Des dizaines de milliers de Palestiniens de Cisjordanie, dans leur immense majorité des camps de réfugiés, sont chassés de leur maisons par les bombardements et les destructions. Pour la première fois, l’armée israélienne a utilisé des véhicules de transport blindés, ce qu’elle n’avait jamais fait jusqu’à ce mois de février 2025 en dehors de Gaza. L’invasion de la Cisjordanie par Israël va toutefois régler définitivement la question de l’AP. Au carrefour entre les camps de réfugiés de Syrie, du Liban et surtout de Jordanie (ou 4,3 millions de Palestiniens vivent), mais aussi à moins de 70 km de Gaza, la Cisjordanie est au bord du soulèvement et va devenir le carrefour de la Résistance au Moyen-Orient. L’Autorité Palestinienne ne pourra que prendre les armes contre Israël ou disparaitre définitivement.
Car la Cisjordanie, comme toute la Palestine, est une terre historique de Résistance. À Jénine, particulièrement, le bataillon de Jénine regroupe les brigades Al-Qassam du Hamas, les brigades Al-Qods du Jihad Islamique Palestinien, et ce depuis de nombreuses années, mais également les Brigades des Martyrs d’Al-Aqsa – Jeunesse de la Vengeance et de la Libération, un groupe dissident du Fatah. À Naplouse, la Fosse aux Lions a été une grande avancée dans l’unité de la Résistance ; avec l’unification de tous les jeunes résistants sous une direction commune, sans affiliation partisane. Même si l’organisation est considérablement affaiblie, ce principe existe partout en Cisjordanie, avec les « Comités de Résistance Populaire », qui regroupent les différentes factions existantes. La situation géographique, avec les murs, les checkpoints, les routes de contournement, isole les différentes localités et oblige les résistants à s’unir avec toutes les forces souhaitant lutter.
En Cisjordanie, la Résistance, bien que très unie, n’a pas le niveau de développement de Gaza. C’est dû, en partie, au cloisonnement géographique, au fait que la population est moins concentrée. Mais aussi à la question de l’Autorité Palestinienne, qui divise le peuple. Des centaines de jeunes résistants ont été tués depuis le 7 octobre, et c’est parfois une génération entière de Résistants qui disparait ; toutefois, cela n’a pas affaibli la Résistance, qui continue à agir et se renforcer partout en Cisjordanie. Ainsi, nous voyons de régulières embuscades contre les soldats israéliens dans les camps de réfugiés de Jénine, Naplouse ou Tulkarem, avec des explosifs artisanaux (mais d’une qualité professionnelle) ou des armes lourdes. Des attaques martyrs contre des soldats (c’est-à-dire des opérations où le ou les résistants n’ont quasiment aucune chance de survivre) sont de plus en plus nombreuses, particulièrement en Cisjordanie. Quelques-unes ont également été recensées dans les territoires de 48, c’est-à-dire au cœur de l’État israélien, où vivent près de 2 millions de Palestiniens avec la nationalité israélienne.
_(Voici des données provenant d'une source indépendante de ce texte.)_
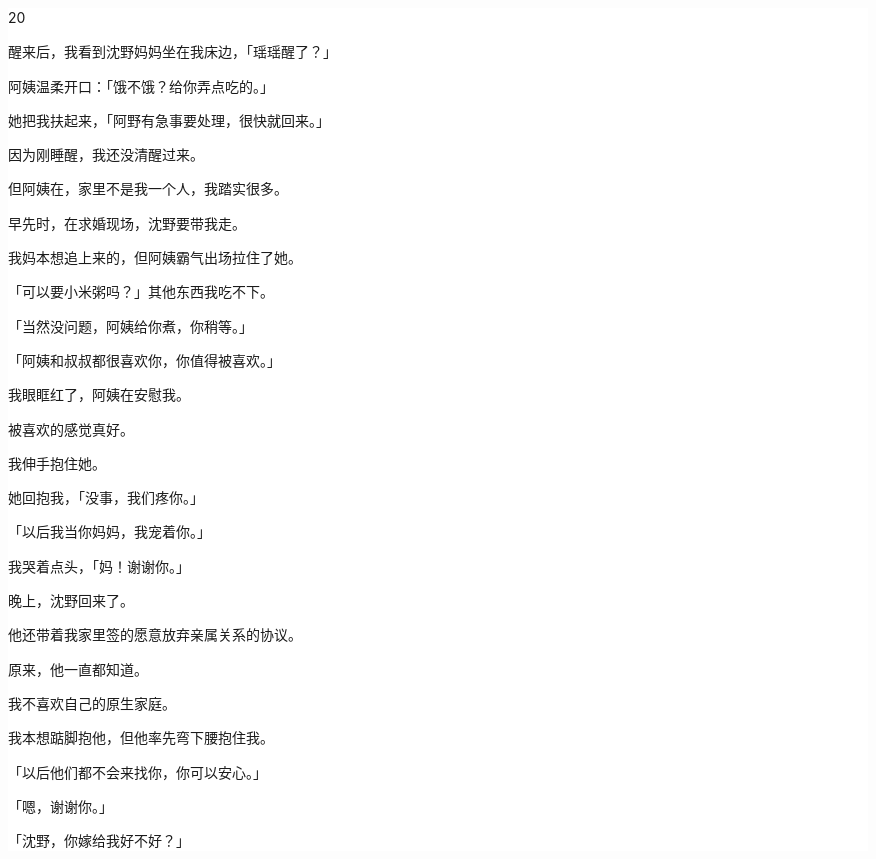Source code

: 20


醒来后，我看到沈野妈妈坐在我床边，「瑶瑶醒了？」


阿姨温柔开口：「饿不饿？给你弄点吃的。」


她把我扶起来，「阿野有急事要处理，很快就回来。」


因为刚睡醒，我还没清醒过来。


但阿姨在，家里不是我一个人，我踏实很多。


早先时，在求婚现场，沈野要带我走。


我妈本想追上来的，但阿姨霸气出场拉住了她。


「可以要小米粥吗？」其他东西我吃不下。


「当然没问题，阿姨给你煮，你稍等。」


「阿姨和叔叔都很喜欢你，你值得被喜欢。」


我眼眶红了，阿姨在安慰我。


被喜欢的感觉真好。


我伸手抱住她。


她回抱我，「没事，我们疼你。」


「以后我当你妈妈，我宠着你。」


我哭着点头，「妈！谢谢你。」


晚上，沈野回来了。


他还带着我家里签的愿意放弃亲属关系的协议。


原来，他一直都知道。


我不喜欢自己的原生家庭。


我本想踮脚抱他，但他率先弯下腰抱住我。


「以后他们都不会来找你，你可以安心。」


「嗯，谢谢你。」


「沈野，你嫁给我好不好？」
Bien que moins développée qu’à Gaza, le cœur de cette Résistance est la juste révolte contre l’oppression ; la guérilla basée sur les masses les plus larges qui protègent la Résistance ; et enfin l’idée que seuls les fusils peuvent apporter la libération contre l’impérialisme. En ce sens, comme à Gaza, la Résistance en Cisjordanie ne peut que se développer, grandir, malgré les rivières de sang ; et ne peut être vaincue. Plus, elle est en lien organique avec les camps de réfugiés palestiniens de tout le Moyen-Orient, du Liban, de Jordanie, de Syrie, mais aussi avec les Palestiniens de 1948. La Cisjordanie, plus que Gaza, représente le cœur d’un Moyen-Orient soumis de plus en plus à la pression américano-sioniste. Or, là où il y a oppression, il y a résistance, et cette résistance anti-impérialiste commence déjà à se lever, contre les traîtres d’HTS en Syrie, vendus aux Américains et contre l’occupation sioniste, mais également au Liban, avec le Hezbollah et bien au-delà. Rappelons que 70 % des colons du nord ont fui leurs domiciles, de peur des frappes venues du sud Liban. Enfin, en Jordanie, les camps de réfugiés représentent encore une partie significative de la population prête à se soulever. Tout le Moyen-Orient est une poudrière.
Car la dialectique veut que toute chose ait deux aspects ; et si la guerre au peuple palestinien est si brutale, c’est parce que la Résistance n’a jamais été aussi forte. Et la guerre d’agression sioniste n’est que le symptôme de la décomposition du système impérialiste arrivé à bout de souffle.